What to produce:
Copy the lines exactly as they appear, starting with the first line of the records and ending with the line that contains "lecturer(s): | |".

Collection entries:

=== Begin Enclosure ===

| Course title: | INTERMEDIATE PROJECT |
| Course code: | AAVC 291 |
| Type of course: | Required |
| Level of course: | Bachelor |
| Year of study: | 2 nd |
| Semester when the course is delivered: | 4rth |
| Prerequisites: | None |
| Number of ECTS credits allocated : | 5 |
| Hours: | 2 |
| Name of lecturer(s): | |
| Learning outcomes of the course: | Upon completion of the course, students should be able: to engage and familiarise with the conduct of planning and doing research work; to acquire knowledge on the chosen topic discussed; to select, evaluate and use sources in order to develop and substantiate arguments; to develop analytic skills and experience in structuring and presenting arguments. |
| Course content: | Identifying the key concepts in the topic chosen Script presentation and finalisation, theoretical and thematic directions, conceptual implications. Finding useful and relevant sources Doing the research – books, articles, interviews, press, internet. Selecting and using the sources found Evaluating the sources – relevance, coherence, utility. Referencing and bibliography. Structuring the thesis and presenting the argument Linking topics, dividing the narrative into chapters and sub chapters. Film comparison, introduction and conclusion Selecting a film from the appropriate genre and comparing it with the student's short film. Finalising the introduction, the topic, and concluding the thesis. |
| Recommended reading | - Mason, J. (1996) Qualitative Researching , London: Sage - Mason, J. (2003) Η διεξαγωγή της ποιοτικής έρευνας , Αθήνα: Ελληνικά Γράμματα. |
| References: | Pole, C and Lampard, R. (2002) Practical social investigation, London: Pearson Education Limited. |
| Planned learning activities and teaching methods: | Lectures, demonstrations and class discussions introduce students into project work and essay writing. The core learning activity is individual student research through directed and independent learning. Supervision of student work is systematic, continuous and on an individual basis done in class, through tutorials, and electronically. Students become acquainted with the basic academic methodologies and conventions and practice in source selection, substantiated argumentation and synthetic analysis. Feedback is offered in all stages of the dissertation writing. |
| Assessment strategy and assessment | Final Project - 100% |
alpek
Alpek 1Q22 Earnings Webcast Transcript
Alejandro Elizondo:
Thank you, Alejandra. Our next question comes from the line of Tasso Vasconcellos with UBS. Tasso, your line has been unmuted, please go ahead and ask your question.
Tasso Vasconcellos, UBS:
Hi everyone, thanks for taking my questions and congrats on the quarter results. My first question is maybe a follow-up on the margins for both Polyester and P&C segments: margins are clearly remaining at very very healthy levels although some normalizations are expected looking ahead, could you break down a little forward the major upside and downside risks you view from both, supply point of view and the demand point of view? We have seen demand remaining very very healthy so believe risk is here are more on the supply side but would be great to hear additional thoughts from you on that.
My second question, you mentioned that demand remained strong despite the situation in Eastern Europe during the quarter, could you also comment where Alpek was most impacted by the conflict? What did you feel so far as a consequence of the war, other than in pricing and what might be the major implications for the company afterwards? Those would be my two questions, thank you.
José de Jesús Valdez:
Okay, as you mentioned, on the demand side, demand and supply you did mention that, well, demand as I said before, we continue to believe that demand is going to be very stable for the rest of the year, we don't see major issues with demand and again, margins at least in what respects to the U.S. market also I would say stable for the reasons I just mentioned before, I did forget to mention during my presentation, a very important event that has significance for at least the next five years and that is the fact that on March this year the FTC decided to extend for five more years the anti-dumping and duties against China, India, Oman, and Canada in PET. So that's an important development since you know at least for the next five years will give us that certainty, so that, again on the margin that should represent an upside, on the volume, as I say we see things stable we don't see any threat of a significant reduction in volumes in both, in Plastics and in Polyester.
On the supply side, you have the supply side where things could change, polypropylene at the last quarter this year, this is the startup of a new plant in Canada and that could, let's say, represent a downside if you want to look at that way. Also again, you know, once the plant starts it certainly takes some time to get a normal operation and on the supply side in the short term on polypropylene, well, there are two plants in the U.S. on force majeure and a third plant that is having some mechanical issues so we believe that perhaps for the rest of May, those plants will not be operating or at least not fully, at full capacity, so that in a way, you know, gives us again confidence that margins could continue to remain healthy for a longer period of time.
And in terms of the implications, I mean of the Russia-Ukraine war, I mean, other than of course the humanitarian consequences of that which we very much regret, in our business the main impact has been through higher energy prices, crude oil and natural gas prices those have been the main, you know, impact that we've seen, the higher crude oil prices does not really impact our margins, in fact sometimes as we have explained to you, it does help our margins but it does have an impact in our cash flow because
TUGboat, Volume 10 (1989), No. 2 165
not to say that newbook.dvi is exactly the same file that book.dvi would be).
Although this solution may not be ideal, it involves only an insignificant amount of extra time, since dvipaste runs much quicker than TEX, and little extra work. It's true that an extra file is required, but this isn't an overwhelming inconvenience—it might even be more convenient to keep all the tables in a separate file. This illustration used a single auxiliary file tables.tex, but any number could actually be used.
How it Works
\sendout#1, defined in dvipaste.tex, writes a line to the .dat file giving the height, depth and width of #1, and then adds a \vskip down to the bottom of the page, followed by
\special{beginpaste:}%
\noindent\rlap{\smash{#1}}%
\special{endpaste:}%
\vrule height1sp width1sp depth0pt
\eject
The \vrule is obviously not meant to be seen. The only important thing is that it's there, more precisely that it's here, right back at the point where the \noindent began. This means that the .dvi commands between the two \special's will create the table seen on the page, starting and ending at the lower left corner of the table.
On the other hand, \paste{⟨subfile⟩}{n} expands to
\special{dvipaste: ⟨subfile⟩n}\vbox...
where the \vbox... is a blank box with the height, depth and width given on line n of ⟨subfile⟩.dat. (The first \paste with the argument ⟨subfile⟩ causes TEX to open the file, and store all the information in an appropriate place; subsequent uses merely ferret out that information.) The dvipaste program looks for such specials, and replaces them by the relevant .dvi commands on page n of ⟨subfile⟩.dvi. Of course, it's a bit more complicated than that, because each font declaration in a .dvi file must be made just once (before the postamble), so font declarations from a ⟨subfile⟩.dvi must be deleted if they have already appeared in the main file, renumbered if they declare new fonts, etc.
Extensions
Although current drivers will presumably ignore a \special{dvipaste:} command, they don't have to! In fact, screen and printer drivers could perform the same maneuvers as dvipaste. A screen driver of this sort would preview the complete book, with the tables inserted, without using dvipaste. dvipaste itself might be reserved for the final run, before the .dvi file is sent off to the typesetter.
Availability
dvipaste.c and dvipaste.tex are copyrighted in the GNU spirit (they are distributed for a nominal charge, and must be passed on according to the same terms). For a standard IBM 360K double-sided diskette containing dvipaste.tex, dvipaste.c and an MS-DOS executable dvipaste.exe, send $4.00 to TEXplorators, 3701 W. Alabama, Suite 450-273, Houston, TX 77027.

=== End Enclosure ===

Answer to this exercise:
| Course title: | INTERMEDIATE PROJECT |
| Course code: | AAVC 291 |
| Type of course: | Required |
| Level of course: | Bachelor |
| Year of study: | 2 nd |
| Semester when the course is delivered: | 4rth |
| Prerequisites: | None |
| Number of ECTS credits allocated : | 5 |
| Hours: | 2 |
| Name of lecturer(s): | |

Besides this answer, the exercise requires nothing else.